WORK TO COMPLETE →
In the listing below, locate the line containing "29 June 2013" and the line containing "The Spending Round outlined". Output both of them and every line between, exactly as written, and nothing more.
---------- PROVIDED RECORDS ----------
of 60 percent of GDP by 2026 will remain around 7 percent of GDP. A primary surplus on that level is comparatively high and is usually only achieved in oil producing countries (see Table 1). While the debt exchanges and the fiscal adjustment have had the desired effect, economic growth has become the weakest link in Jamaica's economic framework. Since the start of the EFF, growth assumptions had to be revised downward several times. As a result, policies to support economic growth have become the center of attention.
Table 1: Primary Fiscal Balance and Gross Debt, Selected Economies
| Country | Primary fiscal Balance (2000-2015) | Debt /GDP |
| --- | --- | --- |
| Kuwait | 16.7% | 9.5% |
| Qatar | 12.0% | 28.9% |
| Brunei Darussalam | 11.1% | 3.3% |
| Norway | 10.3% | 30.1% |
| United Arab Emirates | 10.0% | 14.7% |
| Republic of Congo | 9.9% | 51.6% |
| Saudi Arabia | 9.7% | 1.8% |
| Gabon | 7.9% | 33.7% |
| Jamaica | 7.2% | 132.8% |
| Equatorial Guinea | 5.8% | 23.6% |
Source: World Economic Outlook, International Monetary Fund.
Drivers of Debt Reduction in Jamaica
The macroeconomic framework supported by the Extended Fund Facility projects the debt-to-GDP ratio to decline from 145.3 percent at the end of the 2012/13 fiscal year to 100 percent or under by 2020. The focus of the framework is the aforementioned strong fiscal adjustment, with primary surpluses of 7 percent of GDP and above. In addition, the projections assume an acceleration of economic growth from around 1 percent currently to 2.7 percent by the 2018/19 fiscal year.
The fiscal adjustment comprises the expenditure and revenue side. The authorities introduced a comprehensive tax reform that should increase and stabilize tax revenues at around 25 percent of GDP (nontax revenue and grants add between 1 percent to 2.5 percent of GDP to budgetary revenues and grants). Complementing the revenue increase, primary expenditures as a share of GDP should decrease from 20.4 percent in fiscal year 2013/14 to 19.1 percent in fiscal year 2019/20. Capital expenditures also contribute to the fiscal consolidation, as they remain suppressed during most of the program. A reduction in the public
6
----------
---------- PROVIDED RECORDS ----------
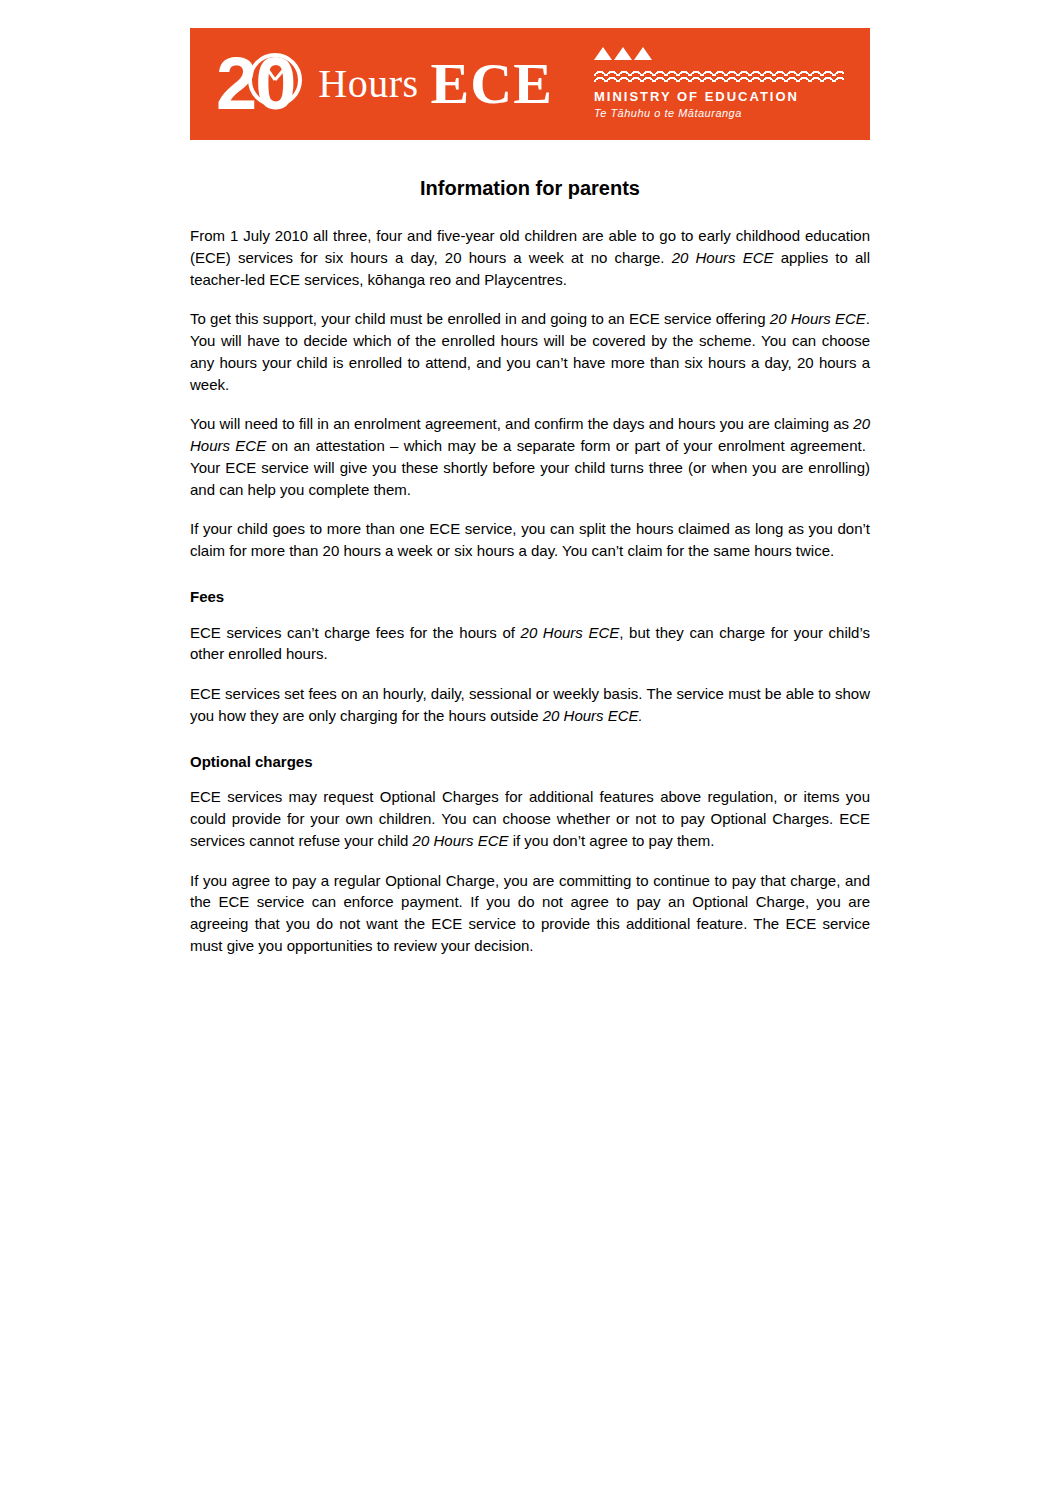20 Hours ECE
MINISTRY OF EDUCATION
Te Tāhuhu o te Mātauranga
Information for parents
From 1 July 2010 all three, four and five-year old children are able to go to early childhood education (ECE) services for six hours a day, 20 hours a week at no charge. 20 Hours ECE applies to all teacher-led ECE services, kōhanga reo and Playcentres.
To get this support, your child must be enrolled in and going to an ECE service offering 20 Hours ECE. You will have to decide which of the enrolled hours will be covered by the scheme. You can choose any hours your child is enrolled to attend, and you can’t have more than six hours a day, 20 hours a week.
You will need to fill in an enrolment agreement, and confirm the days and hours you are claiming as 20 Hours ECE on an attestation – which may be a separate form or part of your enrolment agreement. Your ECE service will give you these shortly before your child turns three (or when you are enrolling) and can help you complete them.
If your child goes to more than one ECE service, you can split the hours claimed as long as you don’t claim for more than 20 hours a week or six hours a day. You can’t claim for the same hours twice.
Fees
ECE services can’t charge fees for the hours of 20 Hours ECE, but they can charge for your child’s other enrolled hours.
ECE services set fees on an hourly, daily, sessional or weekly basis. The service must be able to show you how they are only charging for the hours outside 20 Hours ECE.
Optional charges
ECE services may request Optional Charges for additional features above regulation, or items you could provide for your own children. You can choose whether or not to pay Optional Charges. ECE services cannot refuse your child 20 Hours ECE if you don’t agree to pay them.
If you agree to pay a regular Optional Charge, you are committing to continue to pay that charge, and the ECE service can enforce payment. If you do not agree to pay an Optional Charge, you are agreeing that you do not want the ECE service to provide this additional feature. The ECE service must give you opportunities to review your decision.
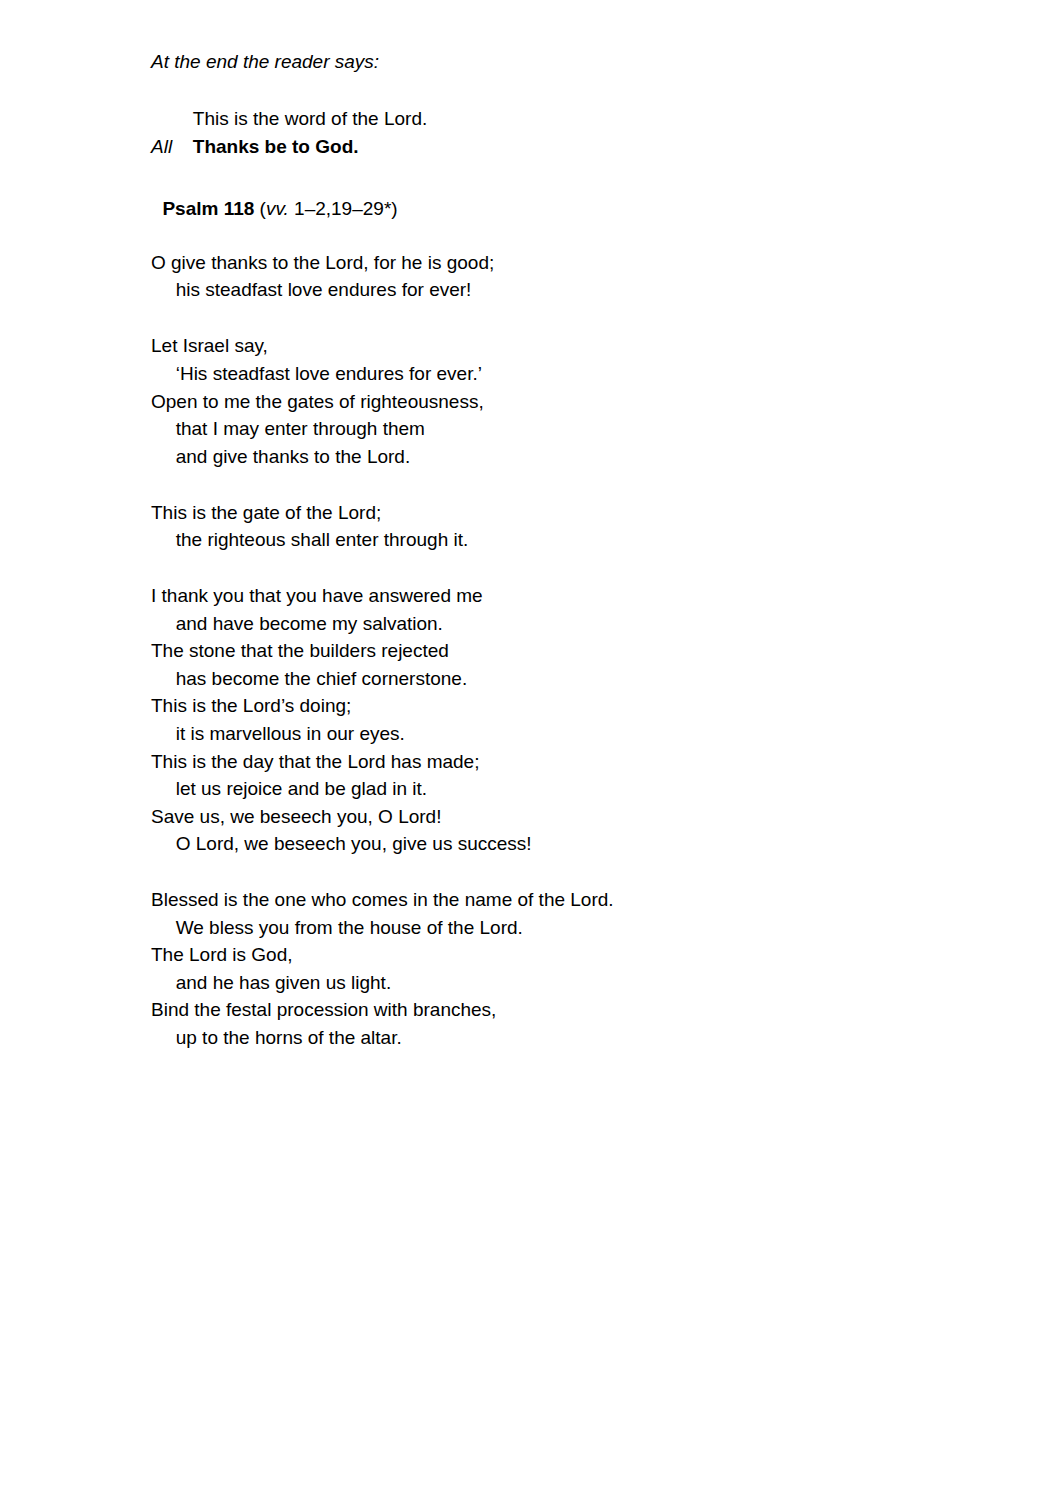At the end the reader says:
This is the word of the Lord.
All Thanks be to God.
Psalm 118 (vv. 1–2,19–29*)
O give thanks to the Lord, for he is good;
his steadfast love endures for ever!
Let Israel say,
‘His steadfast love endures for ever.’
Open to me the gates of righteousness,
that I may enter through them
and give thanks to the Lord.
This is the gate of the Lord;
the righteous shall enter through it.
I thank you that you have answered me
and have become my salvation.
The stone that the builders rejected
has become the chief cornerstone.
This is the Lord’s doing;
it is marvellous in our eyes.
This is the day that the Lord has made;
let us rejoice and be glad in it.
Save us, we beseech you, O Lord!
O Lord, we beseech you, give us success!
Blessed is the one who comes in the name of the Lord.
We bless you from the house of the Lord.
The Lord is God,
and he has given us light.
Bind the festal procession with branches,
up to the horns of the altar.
----------
---------- PROVIDED RECORDS ----------
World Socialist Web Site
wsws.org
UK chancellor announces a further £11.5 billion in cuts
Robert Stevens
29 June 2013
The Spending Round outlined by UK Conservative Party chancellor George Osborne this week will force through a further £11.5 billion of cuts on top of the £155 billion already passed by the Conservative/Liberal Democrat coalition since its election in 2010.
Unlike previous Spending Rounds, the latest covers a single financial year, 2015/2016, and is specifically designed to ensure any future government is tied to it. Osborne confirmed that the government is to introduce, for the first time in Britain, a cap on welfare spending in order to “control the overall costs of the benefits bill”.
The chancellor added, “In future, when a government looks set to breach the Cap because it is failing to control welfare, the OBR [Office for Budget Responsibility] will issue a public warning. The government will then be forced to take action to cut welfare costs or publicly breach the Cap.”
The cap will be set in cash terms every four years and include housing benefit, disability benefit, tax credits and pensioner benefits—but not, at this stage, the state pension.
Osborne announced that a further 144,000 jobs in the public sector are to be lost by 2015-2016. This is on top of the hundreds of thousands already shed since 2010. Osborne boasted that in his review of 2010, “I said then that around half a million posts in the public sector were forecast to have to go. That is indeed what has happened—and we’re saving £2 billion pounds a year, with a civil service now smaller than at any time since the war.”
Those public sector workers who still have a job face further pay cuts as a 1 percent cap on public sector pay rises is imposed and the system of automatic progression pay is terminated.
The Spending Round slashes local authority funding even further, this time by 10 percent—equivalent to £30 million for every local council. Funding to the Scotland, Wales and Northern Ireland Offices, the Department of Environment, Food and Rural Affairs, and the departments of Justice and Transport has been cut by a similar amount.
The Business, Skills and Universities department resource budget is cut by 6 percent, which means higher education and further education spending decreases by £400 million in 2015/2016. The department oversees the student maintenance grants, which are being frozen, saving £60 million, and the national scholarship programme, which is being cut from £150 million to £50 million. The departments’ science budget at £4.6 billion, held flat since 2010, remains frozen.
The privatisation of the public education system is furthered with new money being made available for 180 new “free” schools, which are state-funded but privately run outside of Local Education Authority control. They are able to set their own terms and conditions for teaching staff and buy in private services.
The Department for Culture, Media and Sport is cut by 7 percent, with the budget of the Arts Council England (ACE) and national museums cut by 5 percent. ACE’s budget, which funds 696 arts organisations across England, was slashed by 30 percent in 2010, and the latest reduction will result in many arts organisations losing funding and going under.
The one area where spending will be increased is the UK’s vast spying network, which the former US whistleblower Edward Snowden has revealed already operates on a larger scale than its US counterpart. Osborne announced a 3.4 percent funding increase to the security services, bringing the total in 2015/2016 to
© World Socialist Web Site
----------
TASK RESULT →
29 June 2013
The Spending Round outlined by UK Conservative Party chancellor George Osborne this week will force through a further £11.5 billion of cuts on top of the £155 billion already passed by the Conservative/Liberal Democrat coalition since its election in 2010.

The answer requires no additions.